PowerGrid team member Alex Cerjanic added, “The connections we made with our mentors and their organizations not only enabled us to reach our goals that week but also connected us to resources that we can use to continue moving our research forward.”

Another contributing factor to each of the teams’ successes was the PGI OpenACC compiler. Taking into account lessons learned from the previous hackathon, the latest compiler release delivers enhanced usability and performance and includes a number of features and fixes implemented as a direct result of feedback from the 2014 event.

On the last day, all four teams delivered presentations to the attendees, detailing their overall experiences and achievements. Foertter presented the final results of the event a week later in Chicago at the 2015 Cray User Group Conference.

The success of the OLCF’s inaugural hackathon last year has resonated well within the HPC community, and by all accounts the NCSA event carried it even further—but it is not going to stop there. April’s event marked the first of three hackathons scheduled in 2015; the next one will take place starting July 10 in Switzerland at the Swiss National Supercomputing Centre (CSCS).

Evidenced in the collaborative endeavors of the OLCF and the NCSA—in addition to the CSCS event right around the corner—hackathons are proving to be a powerful approach that demonstrates the benefits of strengthening relationships between centers with heterogeneous architectures. And undoubtedly those relationships will be even more beneficial in the future as programmers around the world continue to do their part in advancing the mission of science.

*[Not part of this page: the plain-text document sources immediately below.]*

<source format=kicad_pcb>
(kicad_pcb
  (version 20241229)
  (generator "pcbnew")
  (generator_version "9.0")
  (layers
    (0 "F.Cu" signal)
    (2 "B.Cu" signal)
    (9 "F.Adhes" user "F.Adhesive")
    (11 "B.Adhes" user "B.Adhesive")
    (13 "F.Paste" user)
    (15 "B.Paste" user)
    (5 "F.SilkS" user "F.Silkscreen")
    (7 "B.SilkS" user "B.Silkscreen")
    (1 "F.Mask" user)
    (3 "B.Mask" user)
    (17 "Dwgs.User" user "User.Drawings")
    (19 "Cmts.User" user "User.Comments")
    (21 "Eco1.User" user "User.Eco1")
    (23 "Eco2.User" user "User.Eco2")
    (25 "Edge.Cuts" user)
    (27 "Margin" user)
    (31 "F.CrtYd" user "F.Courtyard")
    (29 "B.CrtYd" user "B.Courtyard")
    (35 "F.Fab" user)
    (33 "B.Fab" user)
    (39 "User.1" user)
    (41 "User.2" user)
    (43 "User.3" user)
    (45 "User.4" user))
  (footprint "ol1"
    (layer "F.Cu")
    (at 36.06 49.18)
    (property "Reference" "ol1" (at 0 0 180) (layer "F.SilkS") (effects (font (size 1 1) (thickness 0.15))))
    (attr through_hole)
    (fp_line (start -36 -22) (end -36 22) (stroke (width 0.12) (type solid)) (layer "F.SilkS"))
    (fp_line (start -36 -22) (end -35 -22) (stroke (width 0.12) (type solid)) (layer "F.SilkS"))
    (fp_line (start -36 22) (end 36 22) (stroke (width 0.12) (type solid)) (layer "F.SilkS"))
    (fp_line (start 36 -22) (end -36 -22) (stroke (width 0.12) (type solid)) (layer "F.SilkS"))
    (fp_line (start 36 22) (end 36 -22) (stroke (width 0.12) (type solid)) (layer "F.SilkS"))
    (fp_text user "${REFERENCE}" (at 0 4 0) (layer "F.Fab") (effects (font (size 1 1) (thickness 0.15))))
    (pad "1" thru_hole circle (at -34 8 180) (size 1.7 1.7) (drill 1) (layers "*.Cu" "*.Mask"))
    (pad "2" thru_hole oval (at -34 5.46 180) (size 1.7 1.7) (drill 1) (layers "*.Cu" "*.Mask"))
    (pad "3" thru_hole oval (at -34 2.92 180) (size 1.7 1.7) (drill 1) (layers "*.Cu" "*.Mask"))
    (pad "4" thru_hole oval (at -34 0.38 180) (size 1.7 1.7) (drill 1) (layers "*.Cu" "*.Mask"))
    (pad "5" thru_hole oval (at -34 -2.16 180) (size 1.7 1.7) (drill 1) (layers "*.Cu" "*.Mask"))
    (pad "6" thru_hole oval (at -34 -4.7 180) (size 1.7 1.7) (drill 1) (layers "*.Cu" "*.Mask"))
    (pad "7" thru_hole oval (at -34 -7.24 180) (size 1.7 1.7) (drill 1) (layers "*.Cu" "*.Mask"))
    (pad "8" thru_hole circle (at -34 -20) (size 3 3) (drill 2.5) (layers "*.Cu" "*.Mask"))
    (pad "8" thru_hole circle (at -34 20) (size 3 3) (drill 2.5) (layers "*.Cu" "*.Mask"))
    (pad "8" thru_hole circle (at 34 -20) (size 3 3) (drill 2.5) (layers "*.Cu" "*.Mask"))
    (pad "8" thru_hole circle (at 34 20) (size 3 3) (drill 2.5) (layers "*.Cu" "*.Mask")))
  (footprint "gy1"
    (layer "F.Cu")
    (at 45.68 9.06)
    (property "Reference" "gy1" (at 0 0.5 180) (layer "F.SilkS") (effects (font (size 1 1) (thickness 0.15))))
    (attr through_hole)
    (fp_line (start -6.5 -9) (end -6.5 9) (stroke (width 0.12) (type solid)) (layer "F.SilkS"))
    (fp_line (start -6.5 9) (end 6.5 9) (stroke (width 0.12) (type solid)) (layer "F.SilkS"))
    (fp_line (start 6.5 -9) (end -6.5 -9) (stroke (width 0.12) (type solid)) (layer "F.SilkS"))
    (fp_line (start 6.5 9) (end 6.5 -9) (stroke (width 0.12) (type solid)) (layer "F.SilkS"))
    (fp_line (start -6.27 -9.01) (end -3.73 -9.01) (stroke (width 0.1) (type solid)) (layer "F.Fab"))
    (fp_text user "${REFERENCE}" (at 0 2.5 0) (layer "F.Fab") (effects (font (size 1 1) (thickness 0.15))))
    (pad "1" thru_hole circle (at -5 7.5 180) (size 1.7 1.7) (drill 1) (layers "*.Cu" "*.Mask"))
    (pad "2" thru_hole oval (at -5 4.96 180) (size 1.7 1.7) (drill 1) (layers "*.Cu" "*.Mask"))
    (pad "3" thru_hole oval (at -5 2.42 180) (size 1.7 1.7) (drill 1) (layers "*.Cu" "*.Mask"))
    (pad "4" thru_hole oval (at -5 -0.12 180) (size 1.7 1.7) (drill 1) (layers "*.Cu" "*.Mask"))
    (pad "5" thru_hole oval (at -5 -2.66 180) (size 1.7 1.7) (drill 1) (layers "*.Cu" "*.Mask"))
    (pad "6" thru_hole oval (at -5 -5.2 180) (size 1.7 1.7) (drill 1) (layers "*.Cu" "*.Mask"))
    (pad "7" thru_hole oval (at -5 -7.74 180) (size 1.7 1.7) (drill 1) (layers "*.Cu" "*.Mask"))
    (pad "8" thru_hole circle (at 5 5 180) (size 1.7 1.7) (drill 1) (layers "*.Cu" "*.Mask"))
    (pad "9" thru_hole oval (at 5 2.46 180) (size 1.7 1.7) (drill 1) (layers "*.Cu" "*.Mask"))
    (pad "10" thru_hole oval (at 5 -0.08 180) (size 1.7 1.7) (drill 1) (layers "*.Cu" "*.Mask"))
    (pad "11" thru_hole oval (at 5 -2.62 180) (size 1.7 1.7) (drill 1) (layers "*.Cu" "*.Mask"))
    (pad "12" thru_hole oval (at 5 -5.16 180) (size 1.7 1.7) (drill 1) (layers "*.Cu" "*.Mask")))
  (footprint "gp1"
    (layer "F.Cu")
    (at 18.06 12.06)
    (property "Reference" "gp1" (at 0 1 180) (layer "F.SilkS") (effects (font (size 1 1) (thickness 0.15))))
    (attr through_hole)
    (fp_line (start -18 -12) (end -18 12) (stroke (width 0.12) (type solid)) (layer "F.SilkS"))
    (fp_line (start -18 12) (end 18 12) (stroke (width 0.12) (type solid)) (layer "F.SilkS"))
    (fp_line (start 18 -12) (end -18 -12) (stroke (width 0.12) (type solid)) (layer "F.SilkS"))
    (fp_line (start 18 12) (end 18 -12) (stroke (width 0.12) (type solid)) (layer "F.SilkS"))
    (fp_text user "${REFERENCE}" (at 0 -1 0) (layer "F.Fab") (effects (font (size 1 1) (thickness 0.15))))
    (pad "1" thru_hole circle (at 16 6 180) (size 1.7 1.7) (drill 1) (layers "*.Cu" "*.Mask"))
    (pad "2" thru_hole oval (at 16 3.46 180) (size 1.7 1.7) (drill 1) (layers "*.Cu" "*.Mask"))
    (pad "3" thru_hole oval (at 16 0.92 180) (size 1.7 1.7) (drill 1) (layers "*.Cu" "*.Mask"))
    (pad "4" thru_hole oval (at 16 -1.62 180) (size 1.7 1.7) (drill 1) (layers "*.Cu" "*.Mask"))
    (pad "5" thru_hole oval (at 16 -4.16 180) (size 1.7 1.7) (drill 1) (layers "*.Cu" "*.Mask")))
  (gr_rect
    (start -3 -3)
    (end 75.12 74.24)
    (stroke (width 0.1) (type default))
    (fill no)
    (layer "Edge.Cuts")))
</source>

“Hackathons are an effective way for science and engineering teams to quickly migrate from traditional serial programming to many-core programming at scale,” said Blue Waters director Bill Kramer. “The intense sessions, with weeklong dedicated efforts by the teams, vendors, and experts, help to quickly enable teams to reengineer their codes for the future, something that could take months or more without hackathons. The progress of these four teams will enable them to do more and better research in the future.”